Frutillas

Iba a escribir algo sobre lo imposible de la escritura. Una paradoja, una contradicción. Lo inabarcable de traducir desde la mente a las palabras como tratando de estrujar un trapo que siempre queda húmedo. Lo inaceptable del producto final, esas gotas imperfectas que chorrean por los dedos e inevitablemente se transforman en cualquier cosa, cualquier otra cosa. Iba a escribir algo al respecto, pero me detuve, me colgué pensando en las frutillas. Están caras las frutillas. Me enloquece el tema de los precios, ya sé, ya sé que el proceso inflacionario en una economía como la nuestra es una consecuencia compleja de la coyuntura política y extensos procesos históricos. Pero el precio y el valor también son conceptos que nos definen desde lo más profundamente humano.
Pienso en un viaje en taxi donde el chofer le sube el volúmen a la radio porque me vio por el rabillo del ojo tarareando bajito una canción. Ese viaje, si pudiera, lo pagaría más caro.

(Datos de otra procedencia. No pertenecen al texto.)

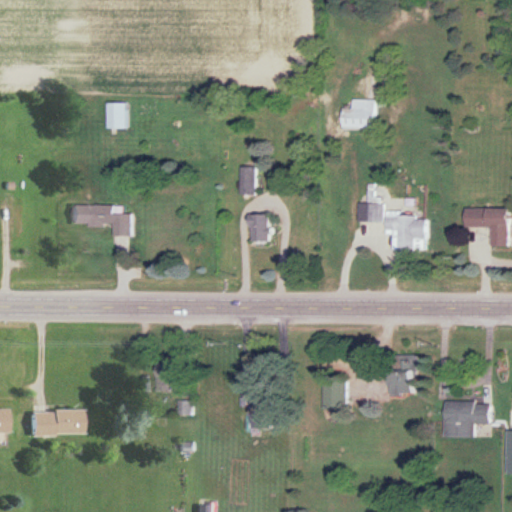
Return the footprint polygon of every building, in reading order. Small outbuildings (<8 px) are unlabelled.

O el precio de la yerba para poder tomar unos mates con vos. ¿Cómo sabría a qué sabe tu saliva si no te convido un mate? ¿Cómo te miro a los ojos si no es con un gesto cómplice de “no es micrófono”? Pagaría millones por que nunca me faltara la yerba.

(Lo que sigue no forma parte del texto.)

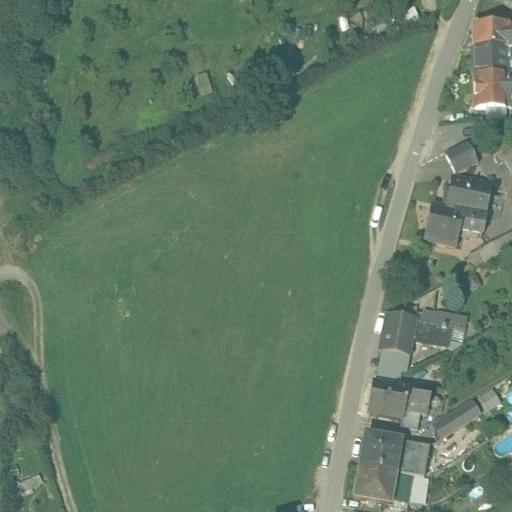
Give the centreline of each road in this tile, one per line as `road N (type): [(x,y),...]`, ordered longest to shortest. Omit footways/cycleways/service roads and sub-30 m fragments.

Las frutillas, objeto de mi deseo y mis pesadillas, son de un valor indudablemente abstracto cuyo precio se define por la variable de la voluntad del verdulero. Qué asco las frutillas cuando las paseo de tu boca hasta tu ombligo, ida y vuelta. Veo cómo te recorre el jugo del mentón hasta tu vientre, la frutilla se deshace y se pegotea en la piel. Quizás sea tan cara porque las codicio en la eterna desdicha de la duda de nunca saber si estoy pagando el precio correcto. No las compro.
Ahí quedan.

 


¿Cuál es el precio de escribir y leer y desnudarse ante gestos extraños que reaccionan a mi voz nerviosa y tímida, o quizás una falsa sensación de seguridad se apodere de mí y la voz me salga untuosa y sensual? ¿Cuánto valen estas líneas? ¿con qué se compran? ¿Quién le pone el precio a las frutillas?